- **Work task 1**
Answer these three questions from the passage on IGFBP2 in Parkinson's disease, labeling each answer (a), (b), or (c):
(a) In which disease does the passage call the role of IGFBP2 unclear?
(b) How long after the 6-OHDA injection was mRNA-seq conducted?
(c) Which cells were treated with 6-OHDA in vitro?
- **Work task 2**
Retype the text of the passage on IGFBP2 in Parkinson's disease between "Insulin-like growth factor" and "the IGFBP2's role.", inclusive.
- **Work task 3**
Continue the passage on IGFBP2 in Parkinson's disease, picking up right after its final sentence.

- **Document section**
****************************************

Insulin-like growth factor binding protein 2 (IGFBP2) is implicated in various neurodegenerative diseases. However, its role in Parkinson's disease (PD) is unclear.

Methods

PD rat model was established by 6-OHDA injection. After 3 weeks, mRNA-seq was conducted. Rats received rIGFBP2 via intra-MFB injection 6 h prior to 6-OHDA infusion, and the effect of IGFBP2 in PD rats was investigated by western blotting, IHC, specific kits, JC-1 staining, and TUNEL analysis. In vitro, PC12 cells were treated with 6-OHDA, and CCK-8, specific kits, Hoechst 33258 staining, Western blotting, and JC-1 staining were performed to assess the IGFBP2's role.

****************************************

- **Records supplied**
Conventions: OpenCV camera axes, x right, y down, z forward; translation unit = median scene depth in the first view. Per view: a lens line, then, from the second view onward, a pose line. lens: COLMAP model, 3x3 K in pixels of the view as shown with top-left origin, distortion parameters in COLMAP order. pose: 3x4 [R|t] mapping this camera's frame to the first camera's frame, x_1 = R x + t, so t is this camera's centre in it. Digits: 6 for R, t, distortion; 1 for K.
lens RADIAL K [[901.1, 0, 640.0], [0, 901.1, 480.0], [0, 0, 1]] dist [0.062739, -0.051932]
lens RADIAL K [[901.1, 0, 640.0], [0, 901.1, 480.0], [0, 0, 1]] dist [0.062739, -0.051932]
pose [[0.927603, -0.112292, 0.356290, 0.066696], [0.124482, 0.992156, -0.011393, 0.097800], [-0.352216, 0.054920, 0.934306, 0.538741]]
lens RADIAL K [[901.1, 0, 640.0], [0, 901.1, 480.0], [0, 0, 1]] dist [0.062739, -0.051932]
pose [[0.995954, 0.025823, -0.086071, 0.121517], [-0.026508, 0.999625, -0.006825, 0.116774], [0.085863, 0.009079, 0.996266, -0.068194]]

****************************************

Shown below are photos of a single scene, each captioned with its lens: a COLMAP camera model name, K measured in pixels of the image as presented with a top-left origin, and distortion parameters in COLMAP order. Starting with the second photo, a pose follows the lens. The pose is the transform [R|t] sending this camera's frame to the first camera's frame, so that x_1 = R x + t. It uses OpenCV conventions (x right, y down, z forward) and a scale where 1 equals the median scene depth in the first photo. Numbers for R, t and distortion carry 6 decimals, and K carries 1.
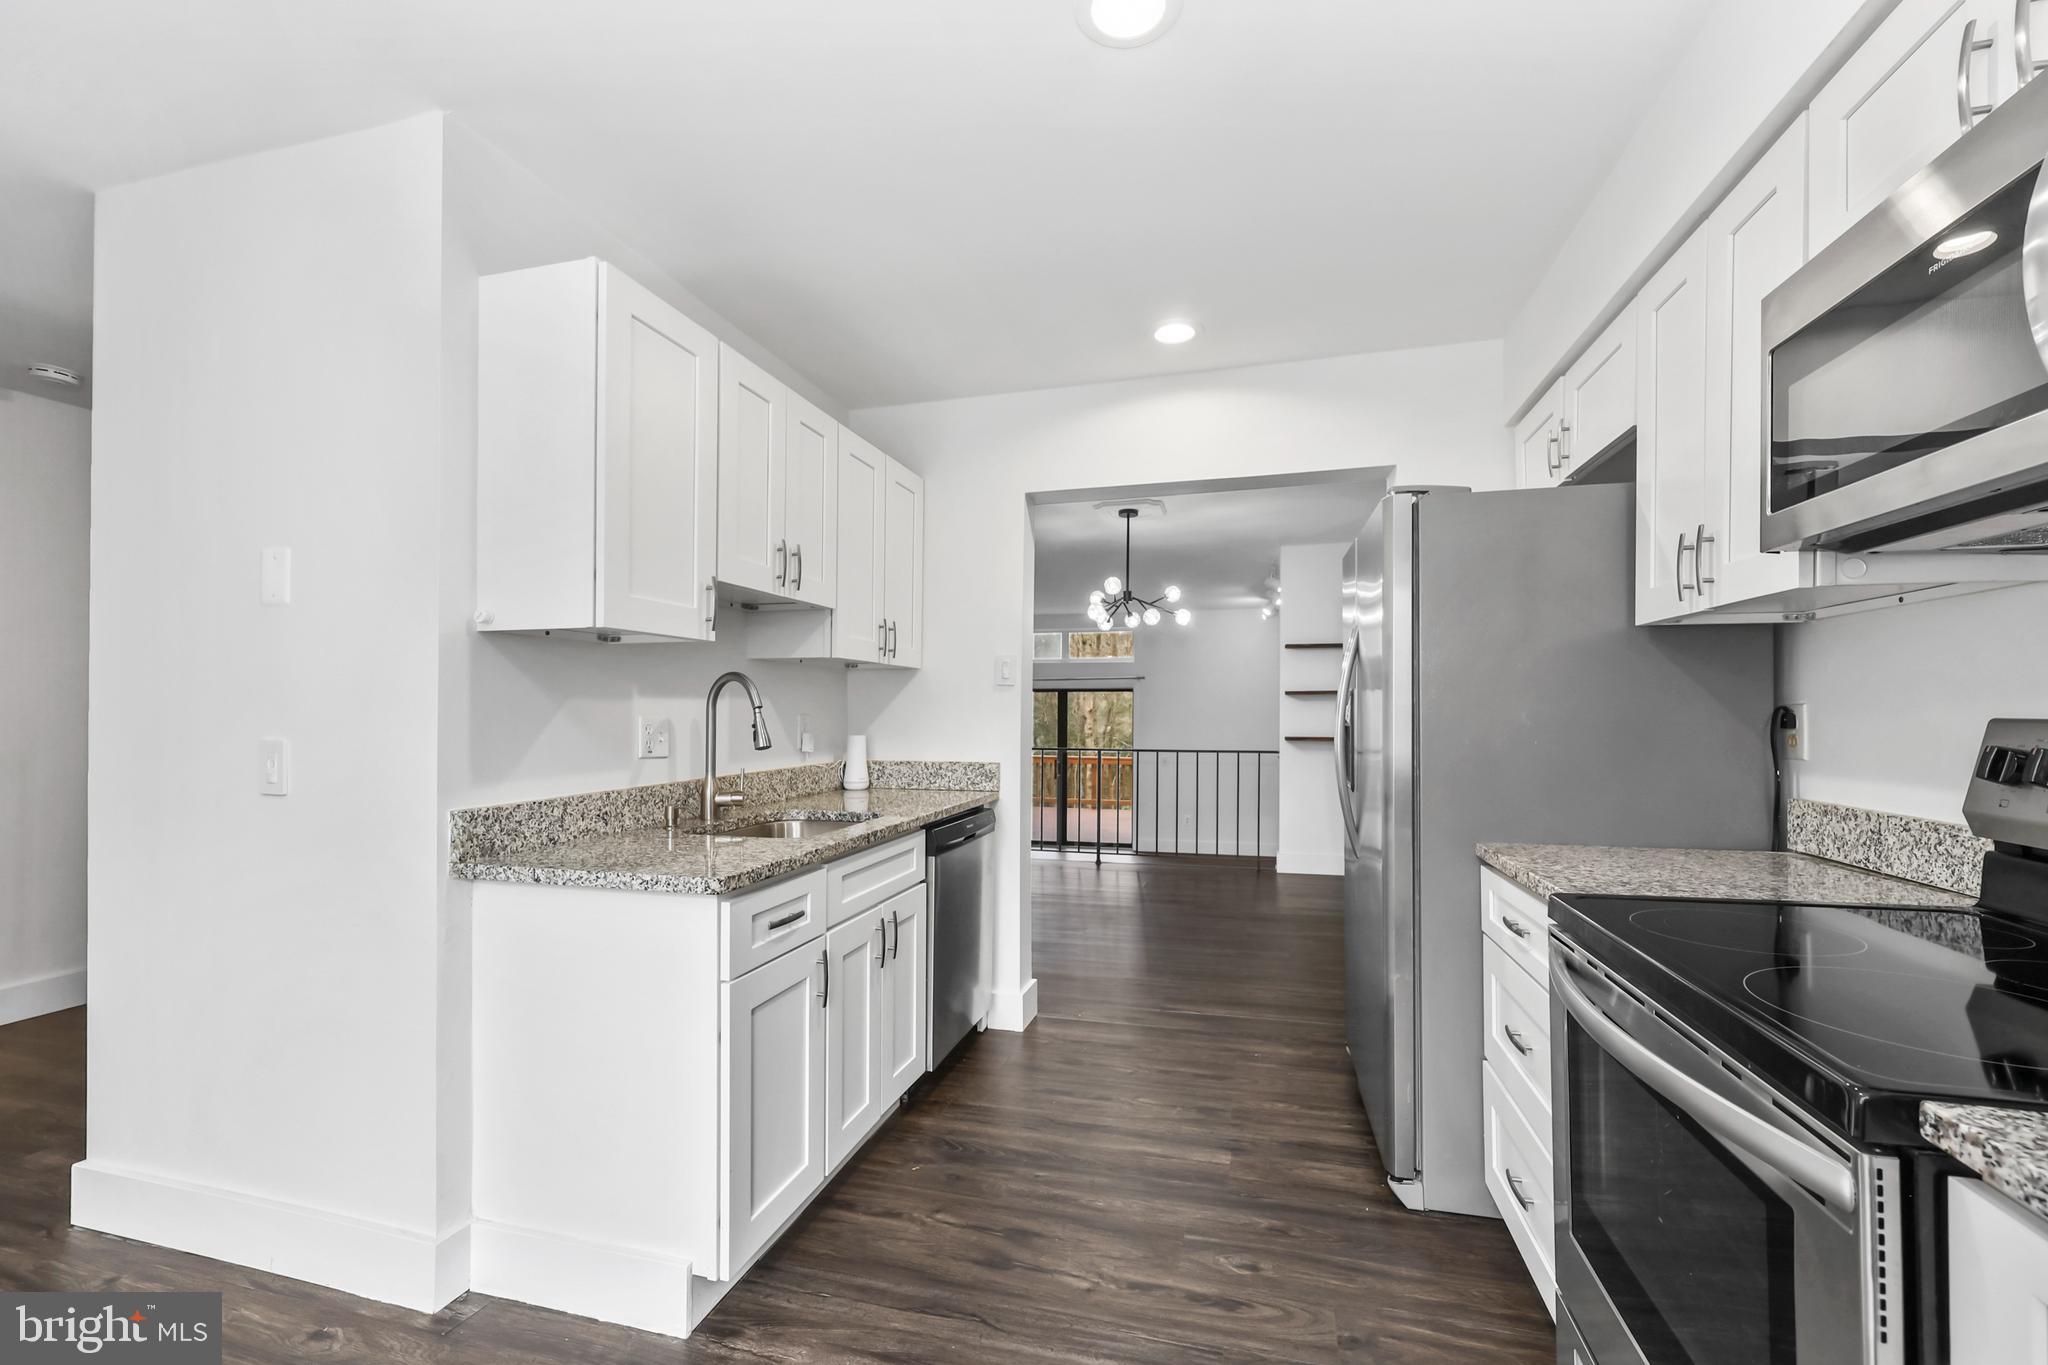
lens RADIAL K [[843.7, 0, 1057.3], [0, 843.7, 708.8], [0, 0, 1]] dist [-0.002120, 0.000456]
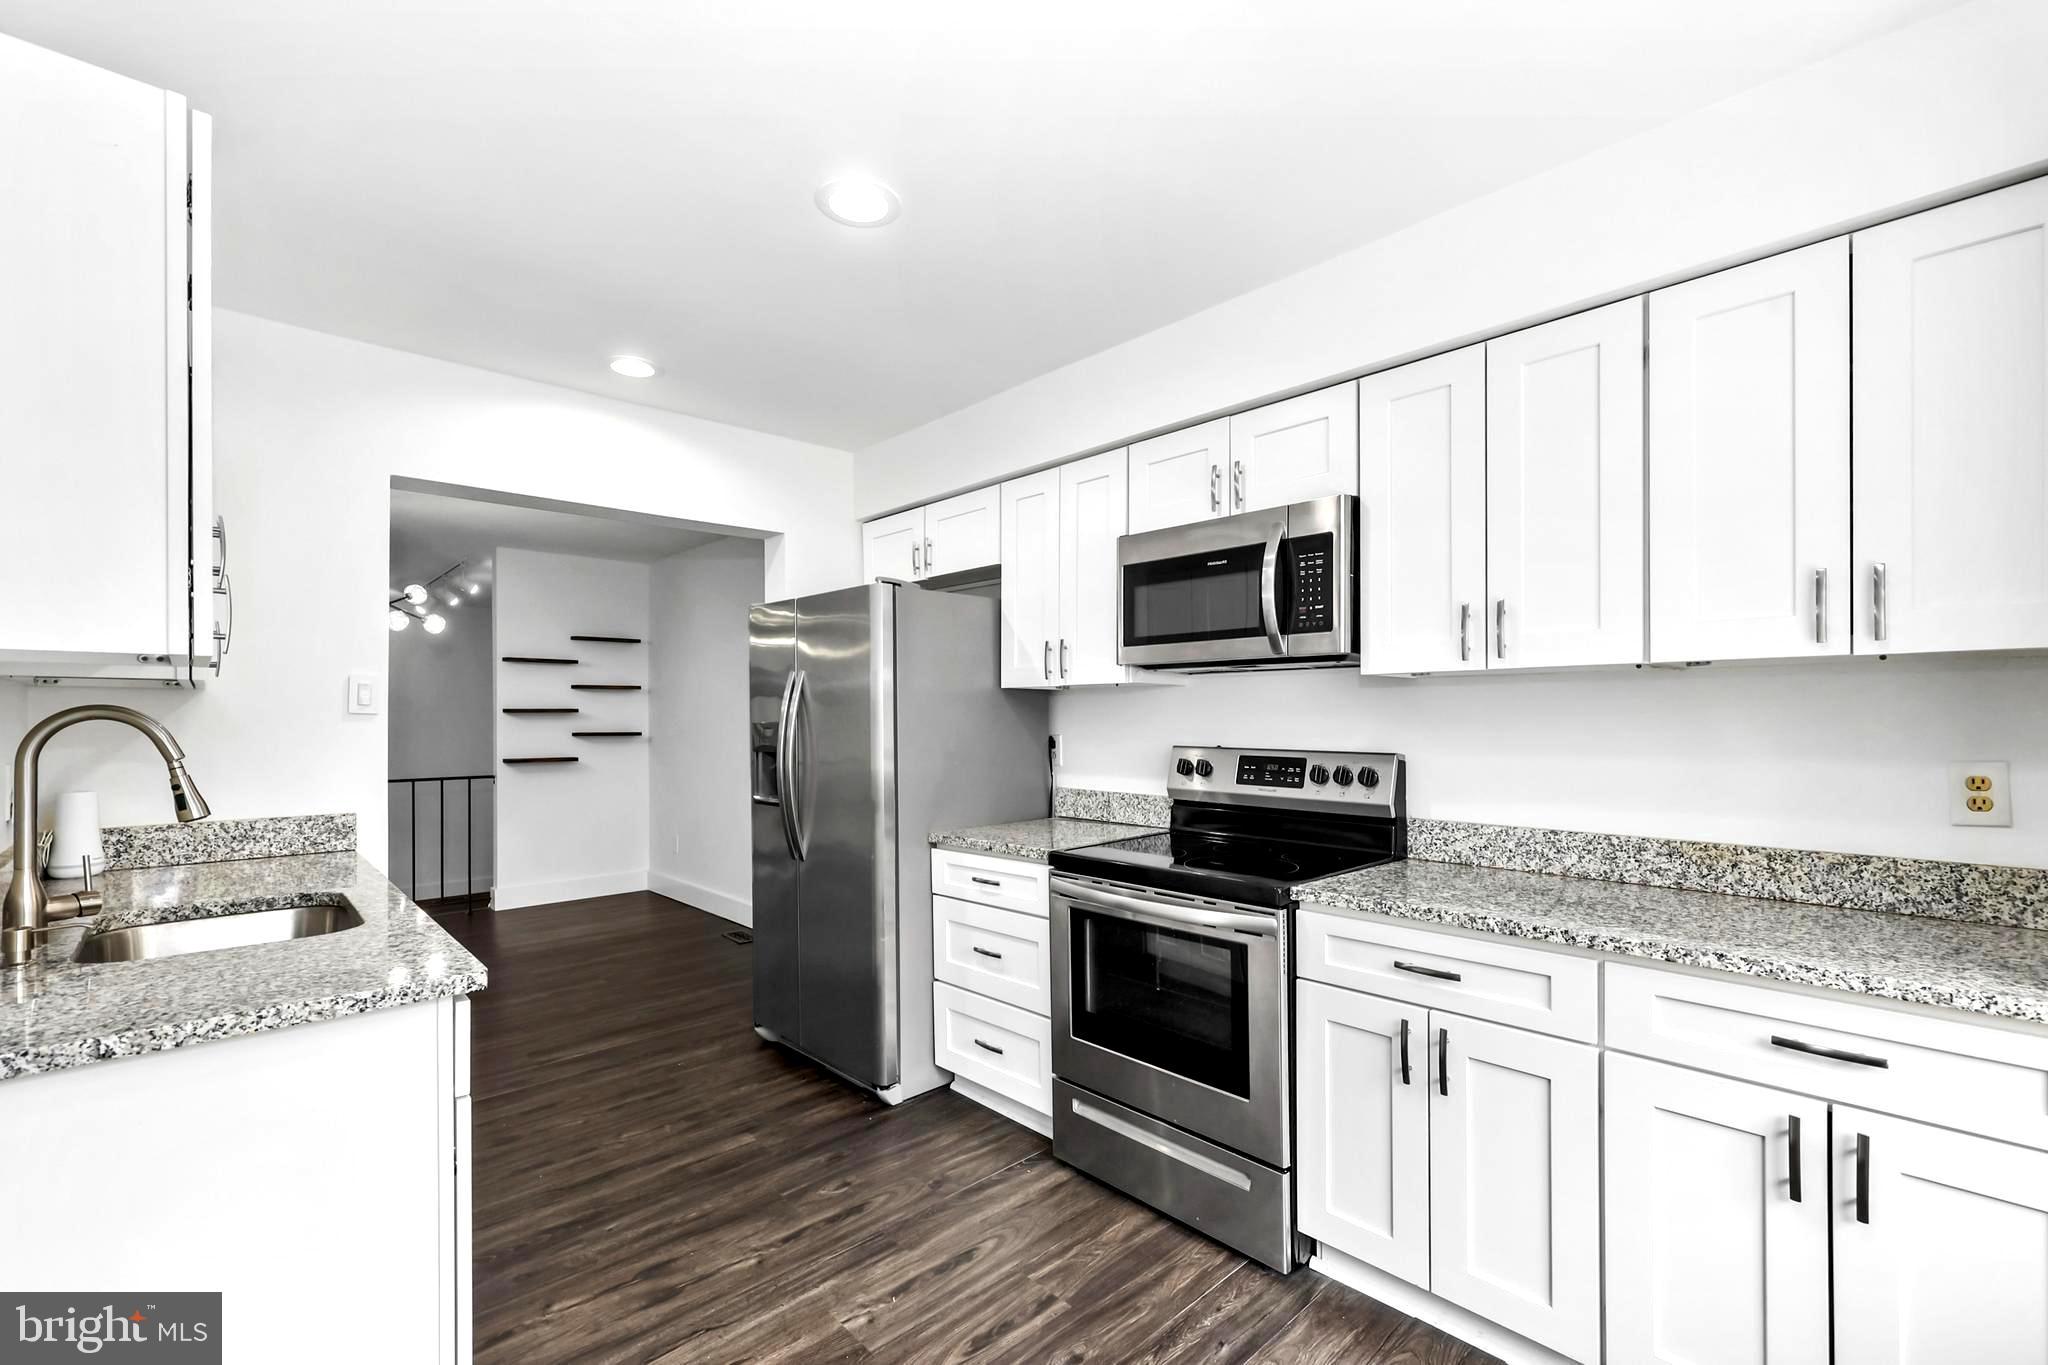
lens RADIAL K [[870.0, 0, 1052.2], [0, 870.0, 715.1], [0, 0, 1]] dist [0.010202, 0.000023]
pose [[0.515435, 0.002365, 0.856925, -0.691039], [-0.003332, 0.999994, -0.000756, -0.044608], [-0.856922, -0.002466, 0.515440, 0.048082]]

****************************************

- **Response 1**
(a) Parkinson's disease (PD)
(b) After 3 weeks
(c) PC12 cells

- **Response 2**
Insulin-like growth factor binding protein 2 (IGFBP2) is implicated in various neurodegenerative diseases. However, its role in Parkinson's disease (PD) is unclear.

Methods

PD rat model was established by 6-OHDA injection. After 3 weeks, mRNA-seq was conducted. Rats received rIGFBP2 via intra-MFB injection 6 h prior to 6-OHDA infusion, and the effect of IGFBP2 in PD rats was investigated by western blotting, IHC, specific kits, JC-1 staining, and TUNEL analysis. In vitro, PC12 cells were treated with 6-OHDA, and CCK-8, specific kits, Hoechst 33258 staining, Western blotting, and JC-1 staining were performed to assess the IGFBP2's role.

- **Response 3**
Results

mRNA-seq revealed DEGs in PD, with attention to downregulated IGFBP2. rIGFBP2 treatment aggravated neurobehavioral deficits, decreased TH expression, Ψm, ATP level and SOD, GSH-Px activities but increased α-synuclein, ROS, MDA, mitochondrial cytochrome c contents, cell apoptosis in 6-OHDA-lesioned rats, which might be mediated through inactivating IGF-1R/AKT pathway. In 6-OHDA-treated PC12 cells, rIGFBP2 aggravated cell injury, demonstrated by decreased cell viability and increased apoptosis, oxidative stress, and mitochondrial dysfunction. Co-treatment with rIGFBP2 and rIGF-1 partially reversed the effect of rIGFBP2 on cell damage.

Conclusion

IGFBP2 exacerbates neurodegeneration in PD through increasing oxidative stress, mitochondrial dysfunction, and apoptosis via inhibiting IGF-1R/AKT pathway.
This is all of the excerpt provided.